Materials and methods
Subjects
The BLSA cohort consisted of 422 volunteers (225 men and 197 women) aged 19–90 years. Details of the BLSA study are outlined elsewhere.13 All BLSA subjects received a complete medical history and physical examination, and subjects with clinical cardiovascular or musculoskeletal disorders that could be adversely affected by exercise testing were excluded. The detailed exclusionary criteria are outlined elsewhere.14,15 The STORM cohort consisted of a sample of 333 Caucasian males aged 50–84 years recruited from population-based listings.16 Men who were unable to walk without the assistance of another person or had undergone a bilateral hip replacement were ineligible to participate in STORM.

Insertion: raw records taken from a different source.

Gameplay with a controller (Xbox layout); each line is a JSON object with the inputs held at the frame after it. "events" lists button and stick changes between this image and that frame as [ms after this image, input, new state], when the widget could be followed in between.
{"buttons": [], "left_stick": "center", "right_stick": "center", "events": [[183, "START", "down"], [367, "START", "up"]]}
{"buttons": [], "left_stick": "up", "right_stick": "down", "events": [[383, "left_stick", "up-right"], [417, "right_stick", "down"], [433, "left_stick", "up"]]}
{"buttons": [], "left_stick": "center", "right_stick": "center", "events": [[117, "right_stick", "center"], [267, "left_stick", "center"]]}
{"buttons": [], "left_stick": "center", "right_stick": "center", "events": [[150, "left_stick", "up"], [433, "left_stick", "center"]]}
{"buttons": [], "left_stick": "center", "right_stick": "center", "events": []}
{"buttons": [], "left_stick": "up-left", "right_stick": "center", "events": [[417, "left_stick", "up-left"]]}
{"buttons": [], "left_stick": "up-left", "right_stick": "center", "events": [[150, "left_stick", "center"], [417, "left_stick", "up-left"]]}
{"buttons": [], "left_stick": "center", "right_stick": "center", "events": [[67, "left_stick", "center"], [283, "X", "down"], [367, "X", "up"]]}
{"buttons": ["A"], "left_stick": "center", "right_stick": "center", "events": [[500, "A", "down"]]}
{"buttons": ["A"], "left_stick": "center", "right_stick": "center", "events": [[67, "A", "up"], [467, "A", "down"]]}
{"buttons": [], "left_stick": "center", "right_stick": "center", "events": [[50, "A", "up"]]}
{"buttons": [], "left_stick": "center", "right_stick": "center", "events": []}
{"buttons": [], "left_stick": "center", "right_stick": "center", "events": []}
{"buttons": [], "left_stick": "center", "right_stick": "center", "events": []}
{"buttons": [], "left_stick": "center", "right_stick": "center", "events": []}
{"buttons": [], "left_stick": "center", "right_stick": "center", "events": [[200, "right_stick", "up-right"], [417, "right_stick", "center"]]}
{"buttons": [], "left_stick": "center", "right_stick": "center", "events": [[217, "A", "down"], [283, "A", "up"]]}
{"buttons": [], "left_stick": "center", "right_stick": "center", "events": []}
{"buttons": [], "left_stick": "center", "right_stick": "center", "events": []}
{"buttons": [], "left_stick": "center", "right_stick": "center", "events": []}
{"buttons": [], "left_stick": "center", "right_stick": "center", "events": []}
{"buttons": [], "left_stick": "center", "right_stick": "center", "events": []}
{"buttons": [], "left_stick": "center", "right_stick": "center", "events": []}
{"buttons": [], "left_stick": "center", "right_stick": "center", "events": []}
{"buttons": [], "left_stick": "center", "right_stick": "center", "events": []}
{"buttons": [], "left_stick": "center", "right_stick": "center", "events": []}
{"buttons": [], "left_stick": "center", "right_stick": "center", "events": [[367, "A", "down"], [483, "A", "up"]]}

All subjects gave their written informed consent prior to participation and received a complete medical history and physical examination. The experimental protocols were approved by the Institutional Review Boards (IRBs) for Human Subjects at Johns Hopkins Bayview Medical Center (Baltimore, MD, USA) and at the University of Pittsburgh. The protocols related to the analysis of genetic data were approved by IRBs at the University of Maryland (College Park, MD, USA) and the University of Pittsburgh (Pittsburgh, PA, USA).
CNTF genotype
DNA was isolated from EDTA anticoagulated whole blood using methods previously described.17 The G-to-A CNTF null mutation was identified by a HaeIII digestion of the polymerase chain reaction (PCR)-amplified genomic DNA, as previously described,9 and the method was verified by direct DNA sequencing of a random sample of subjects. Subjects were characterized as exhibiting the G/G, G/A or A/A genotype.
Body composition
For volunteers from the BLSA cohort, body mass and height were measured for each subject to the nearest 0.1 kg and 0.5 cm, respectively, using a medical beam scale, and BMI was calculated (kg/m2). Assessment for total body fat and fat-free mass was also assessed by dual-energy X-ray absorptiometry (DXA) in 374 volunteers, using previously described methods.15 Volunteers from the STORM cohort had their body weight measured to the nearest 0.1 kg on a calibrated balance beam scale. Height was measured to the nearest 0.1 cm after removal of shoes, at the peak of inhalation, using a wall-mounted Harpenden stadiometer (Holtain, Dyved, UK). The average of two height measurements was used and BMI was calculated (kg/m2). No measures of fat mass were available in the STORM cohort.
Physical activity
Physical activity was estimated for each of the BLSA participants using self-reported time spent in 97 activities, as has been previously reported.18,19 Physical activity was quantified into MET minutes, based on the metabolic equivalent of each particular activity and the time spent in that activity, normalized to 24 h.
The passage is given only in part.